Il ne se passe pas de jour sans que la question du statut du ministère public ne défraye la chronique. Et le mercredi 15 décembre fut riche en événements...

La chambre de l’instruction de la cour d’appel de Versailles a ainsi ordonné la mise en liberté de l’ancien chef du protocole du président libyen Mouammar Kadhafi. Placé en détention sur décision du parquet général à la suite d’une demande d’arrestation provisoire de la Libye, l’intéressé a été remis en liberté par la chambre de l’instruction.

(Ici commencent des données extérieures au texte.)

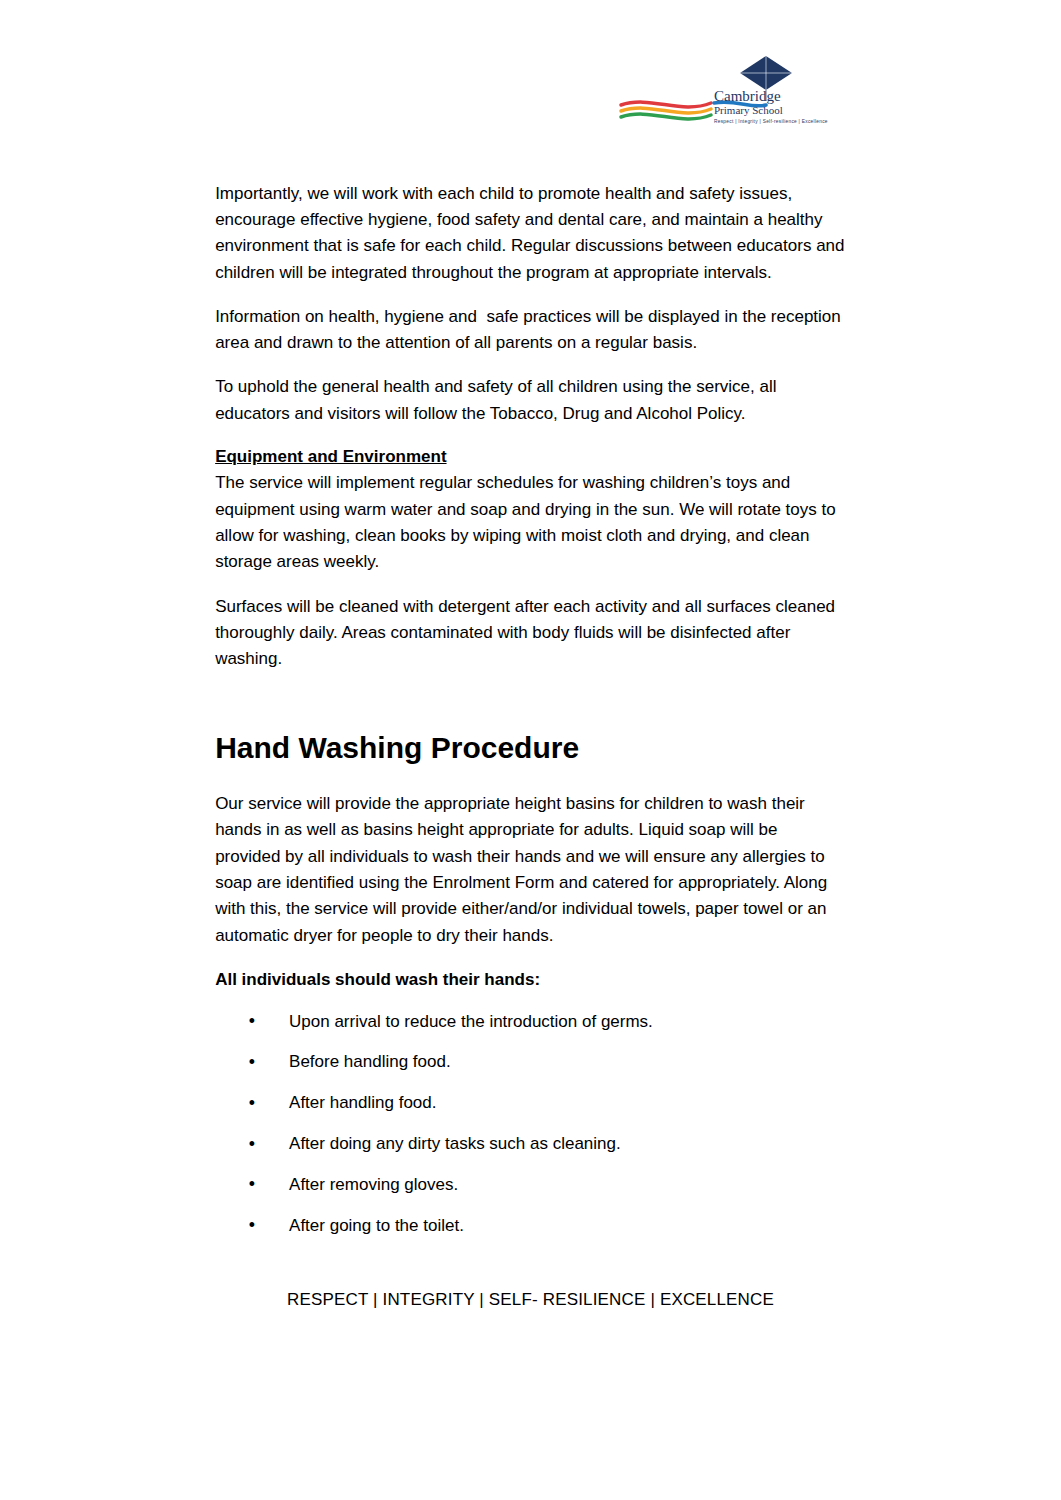Cambridge Primary School Respect | Integrity | Self-resilience | Excellence
Importantly, we will work with each child to promote health and safety issues, encourage effective hygiene, food safety and dental care, and maintain a healthy environment that is safe for each child. Regular discussions between educators and children will be integrated throughout the program at appropriate intervals.
Information on health, hygiene and safe practices will be displayed in the reception area and drawn to the attention of all parents on a regular basis.
To uphold the general health and safety of all children using the service, all educators and visitors will follow the Tobacco, Drug and Alcohol Policy.
Equipment and Environment
The service will implement regular schedules for washing children’s toys and equipment using warm water and soap and drying in the sun. We will rotate toys to allow for washing, clean books by wiping with moist cloth and drying, and clean storage areas weekly.
Surfaces will be cleaned with detergent after each activity and all surfaces cleaned thoroughly daily. Areas contaminated with body fluids will be disinfected after washing.
Hand Washing Procedure
Our service will provide the appropriate height basins for children to wash their hands in as well as basins height appropriate for adults. Liquid soap will be provided by all individuals to wash their hands and we will ensure any allergies to soap are identified using the Enrolment Form and catered for appropriately. Along with this, the service will provide either/and/or individual towels, paper towel or an automatic dryer for people to dry their hands.
All individuals should wash their hands:
Upon arrival to reduce the introduction of germs.
Before handling food.
After handling food.
After doing any dirty tasks such as cleaning.
After removing gloves.
After going to the toilet.
RESPECT | INTEGRITY | SELF- RESILIENCE | EXCELLENCE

Celle-ci a en effet estimé que son incarcération avait été décidée par un magistrat qui ne pouvait être considéré comme une autorité judiciaire indépendante. Ce faisant, elle s’inspirait directement de l’arrêt « France Moulin » rendu quelques semaines plus tôt par la Cour européenne des droits de l’Homme, dans un cas d’espèce similaire.

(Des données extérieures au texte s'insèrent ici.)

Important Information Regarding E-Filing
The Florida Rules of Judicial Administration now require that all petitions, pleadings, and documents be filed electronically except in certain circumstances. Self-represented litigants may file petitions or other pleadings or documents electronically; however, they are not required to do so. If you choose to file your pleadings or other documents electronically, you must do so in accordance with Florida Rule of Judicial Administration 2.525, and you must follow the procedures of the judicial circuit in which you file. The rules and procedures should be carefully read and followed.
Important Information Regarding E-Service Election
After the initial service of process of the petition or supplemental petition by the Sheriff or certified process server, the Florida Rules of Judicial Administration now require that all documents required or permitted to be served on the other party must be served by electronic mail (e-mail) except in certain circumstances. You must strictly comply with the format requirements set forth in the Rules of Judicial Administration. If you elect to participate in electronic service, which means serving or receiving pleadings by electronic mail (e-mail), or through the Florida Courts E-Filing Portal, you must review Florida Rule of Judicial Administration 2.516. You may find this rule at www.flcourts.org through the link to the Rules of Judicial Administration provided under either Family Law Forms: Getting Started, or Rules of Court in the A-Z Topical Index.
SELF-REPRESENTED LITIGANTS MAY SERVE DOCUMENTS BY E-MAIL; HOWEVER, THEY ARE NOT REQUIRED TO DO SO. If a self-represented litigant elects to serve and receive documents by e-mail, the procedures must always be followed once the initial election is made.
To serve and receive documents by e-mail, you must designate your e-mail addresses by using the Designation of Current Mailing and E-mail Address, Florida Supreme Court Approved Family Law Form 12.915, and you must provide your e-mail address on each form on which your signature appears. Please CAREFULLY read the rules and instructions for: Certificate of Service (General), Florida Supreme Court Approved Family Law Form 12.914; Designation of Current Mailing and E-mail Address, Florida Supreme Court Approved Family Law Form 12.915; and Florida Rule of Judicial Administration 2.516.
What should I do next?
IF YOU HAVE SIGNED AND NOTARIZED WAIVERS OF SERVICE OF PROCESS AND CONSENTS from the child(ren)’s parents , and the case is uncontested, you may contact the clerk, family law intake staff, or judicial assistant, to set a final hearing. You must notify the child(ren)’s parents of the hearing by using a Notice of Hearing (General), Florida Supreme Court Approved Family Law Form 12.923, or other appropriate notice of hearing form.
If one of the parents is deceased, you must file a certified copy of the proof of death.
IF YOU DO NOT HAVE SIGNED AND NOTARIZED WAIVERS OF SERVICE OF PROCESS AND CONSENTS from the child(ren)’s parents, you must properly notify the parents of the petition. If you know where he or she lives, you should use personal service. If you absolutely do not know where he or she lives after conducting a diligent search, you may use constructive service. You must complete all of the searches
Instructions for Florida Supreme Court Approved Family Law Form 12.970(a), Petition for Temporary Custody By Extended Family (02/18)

Le même jour, la chambre criminelle de la Cour de cassation statuant en formation plénière a considéré, dans le droit fil de la jurisprudence de la Cour de Strasbourg, que le parquet français « ne présente pas les garanties d’indépendance et d’impartialité requises » à la fois parce qu’il est soumis au pouvoir exécutif et parce qu’il exerce les poursuites.

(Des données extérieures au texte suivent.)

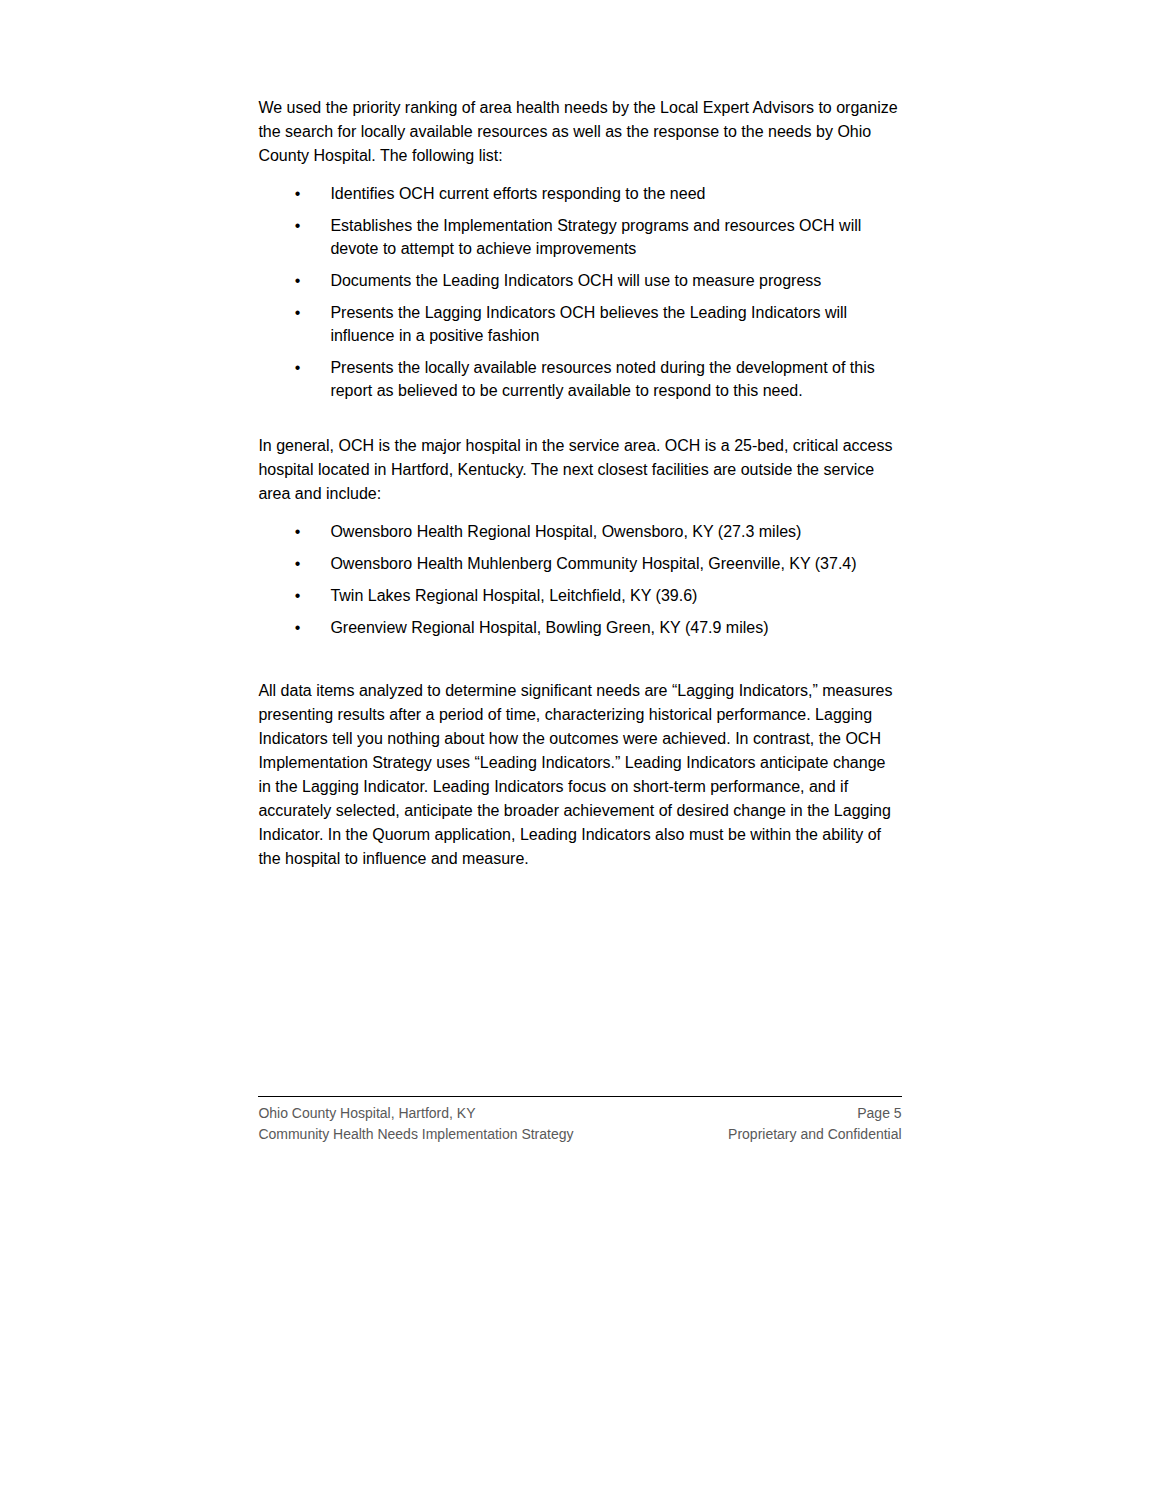We used the priority ranking of area health needs by the Local Expert Advisors to organize the search for locally available resources as well as the response to the needs by Ohio County Hospital. The following list:
Identifies OCH current efforts responding to the need
Establishes the Implementation Strategy programs and resources OCH will devote to attempt to achieve improvements
Documents the Leading Indicators OCH will use to measure progress
Presents the Lagging Indicators OCH believes the Leading Indicators will influence in a positive fashion
Presents the locally available resources noted during the development of this report as believed to be currently available to respond to this need.
In general, OCH is the major hospital in the service area. OCH is a 25-bed, critical access hospital located in Hartford, Kentucky. The next closest facilities are outside the service area and include:
Owensboro Health Regional Hospital, Owensboro, KY (27.3 miles)
Owensboro Health Muhlenberg Community Hospital, Greenville, KY (37.4)
Twin Lakes Regional Hospital, Leitchfield, KY (39.6)
Greenview Regional Hospital, Bowling Green, KY (47.9 miles)
All data items analyzed to determine significant needs are “Lagging Indicators,” measures presenting results after a period of time, characterizing historical performance. Lagging Indicators tell you nothing about how the outcomes were achieved. In contrast, the OCH Implementation Strategy uses “Leading Indicators.” Leading Indicators anticipate change in the Lagging Indicator. Leading Indicators focus on short-term performance, and if accurately selected, anticipate the broader achievement of desired change in the Lagging Indicator. In the Quorum application, Leading Indicators also must be within the ability of the hospital to influence and measure.
Ohio County Hospital, Hartford, KY Community Health Needs Implementation Strategy
Page 5 Proprietary and Confidential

Ce même 15 décembre, dans le cadre de l’examen du projet de loi sur la garde à vue par la commission des lois de l’Assemblée nationale, un amendement de Philippe Houillon adoptant le même point de vue a été adopté contre l’avis du gouvernement. Les députés ont en effet considéré que la garde à vue ne pouvait être contrôlée que par un magistrat du siège, juge des libertés ou président du tribunal de grande instance, et non pas par le procureur de la République.

Emboîtant le pas, les procureurs eux-mêmes ont donné de la voix. La conférence nationale qui les rassemble a immédiatement réclamé une « réforme urgente et devenue incontournable » de leur statut et « notamment (de leurs) conditions de nomination (...) en les soumettant à une avis conforme du Conseil supérieur de la magistrature ». Tout en rappelant que « le rôle et le souci premier des procureurs, c’est la recherche de la vérité et l’application de la loi, dans l’impartialité », les chefs des parquets français ont tenu à demander solennellement une réforme « forte et symbolique » qui efface enfin « l’image d’un parquet dépendant du pouvoir politique » .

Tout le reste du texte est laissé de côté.